Patient deaths lead to NPSA alert over misplaced nasogastric feeding tubes

Published: 23-Mar-2011

THE National Patient Safety Agency (NPSA) has issued guidance to NHS trusts across in England and Wales aimed at reducing harm caused by misplaced nasogastric feeding tubes.


The Patient Safety Alert updates and strengthens a previous warning issued in 2005, which provided guidance on checking and confirming nasogastric tubes have been inserted correctly into the stomachs of adults, children and babies.

Since the completion date for the 2005 alert a further 21 deaths and 79 cases of harm have occurred due to feeding into the lungs through misplaced devices.

It is unacceptable that patients are still dying from misplaced nasogastric feeding tubes

The main causal factor leading to patient death and harm - in 45 incidents - was misinterpretation of X-rays. The new alert emphasises that pH testing remains the first-line test that a nasogastric feeding tube is inserted correctly. An X-ray must only be used as a second-line check. However, if an X-ray is to be used, the alert supports safe X-ray interpretation.

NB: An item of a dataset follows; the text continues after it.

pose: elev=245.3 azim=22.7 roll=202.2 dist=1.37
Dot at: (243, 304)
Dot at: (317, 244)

The latest alert sets out a specific set of steps to go through every time a feeding tube is inserted and asks clinicians to consider three essential questions:

  • Is nasogastric feeding the right decision for this patient?
  • Is this the right time to place the nasogastric tube and is the appropriate equipment available?
  • Is there sufficient knowledge/expertise available at this time to test for safe placement of the nasogastric tube?

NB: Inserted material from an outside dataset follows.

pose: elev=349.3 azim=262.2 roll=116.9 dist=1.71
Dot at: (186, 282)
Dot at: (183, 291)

The guidance also asks that:

  • An ongoing programme of audit is put in place to monitor compliance with the alert across all trusts
  • Staff training, competency frameworks and supervision are reviewed to ensure all healthcare professionals involved with nasogastric tube position checks have been assessed as competent
  • Purchasing policies are revised and old stock systematically removed to ensure all nasogastric tubes used for the purpose of feeding are radio-opaque throughout their length and have externally visible length markings. This supports safe X-ray interpretation
  • Purchasing policies are revised and old stock systematically removed to ensure all pH paper is CE marked and intended by the manufacturer to test human gastric aspirate

Commenting on the warning, Dr Suzette Woodward, director of patient safety at the NPSA, said: “It is unacceptable that patients are still dying from misplaced nasogastric feeding tubes. This new alert emphasises that pH remains the first-line test to ensure the nasogastric tube is in place and provides additional information to support the safe interpretation of X-rays to check the placement of nasogastric tubes. Following these simple steps will make this procedure safer.”